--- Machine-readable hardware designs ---
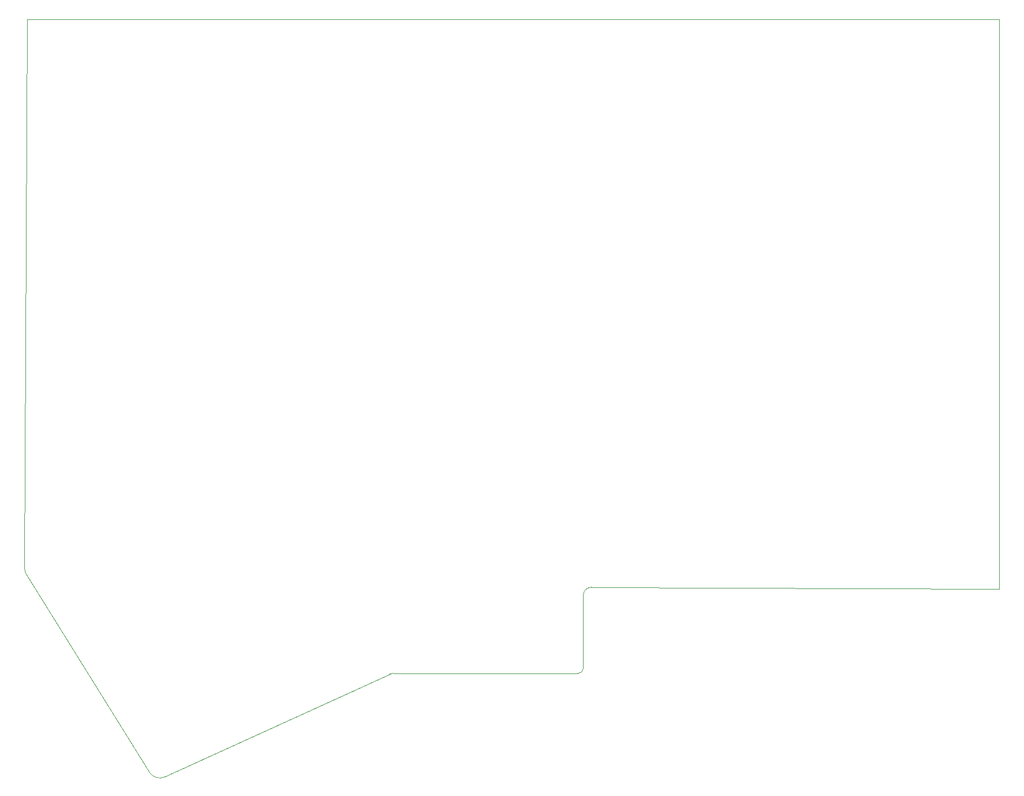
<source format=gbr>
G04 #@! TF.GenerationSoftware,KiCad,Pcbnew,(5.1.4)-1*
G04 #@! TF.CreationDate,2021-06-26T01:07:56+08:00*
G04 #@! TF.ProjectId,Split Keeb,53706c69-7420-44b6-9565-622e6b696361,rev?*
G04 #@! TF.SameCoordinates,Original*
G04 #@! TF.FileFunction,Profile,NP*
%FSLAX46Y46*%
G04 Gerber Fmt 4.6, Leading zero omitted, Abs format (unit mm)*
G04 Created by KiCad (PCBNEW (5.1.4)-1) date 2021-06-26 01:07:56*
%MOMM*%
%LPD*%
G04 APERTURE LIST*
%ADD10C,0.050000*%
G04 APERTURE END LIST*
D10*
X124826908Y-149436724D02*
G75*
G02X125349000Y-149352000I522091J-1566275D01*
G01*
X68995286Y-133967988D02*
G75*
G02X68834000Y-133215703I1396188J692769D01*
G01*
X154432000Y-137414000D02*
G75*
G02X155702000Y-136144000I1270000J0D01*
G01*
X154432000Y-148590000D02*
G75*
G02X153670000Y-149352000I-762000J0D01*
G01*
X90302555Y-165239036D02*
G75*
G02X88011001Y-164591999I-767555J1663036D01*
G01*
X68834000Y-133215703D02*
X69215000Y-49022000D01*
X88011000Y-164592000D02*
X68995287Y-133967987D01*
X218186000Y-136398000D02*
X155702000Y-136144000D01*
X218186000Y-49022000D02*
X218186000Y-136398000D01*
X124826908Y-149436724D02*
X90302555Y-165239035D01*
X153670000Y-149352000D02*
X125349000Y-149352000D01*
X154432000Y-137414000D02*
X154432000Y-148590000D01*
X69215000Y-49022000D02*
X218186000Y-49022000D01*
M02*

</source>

--- PROBLEM DETAILS ---
Nothing but the lines from the line containing "X68834000Y-133215703D02*" through the final line of the entries should appear in your answer, copied exactly.

--- SOLUTION FOR THIS PROBLEM ---
X68834000Y-133215703D02*
X69215000Y-49022000D01*
X88011000Y-164592000D02*
X68995287Y-133967987D01*
X218186000Y-136398000D02*
X155702000Y-136144000D01*
X218186000Y-49022000D02*
X218186000Y-136398000D01*
X124826908Y-149436724D02*
X90302555Y-165239035D01*
X153670000Y-149352000D02*
X125349000Y-149352000D01*
X154432000Y-137414000D02*
X154432000Y-148590000D01*
X69215000Y-49022000D02*
X218186000Y-49022000D01*
M02*

</source>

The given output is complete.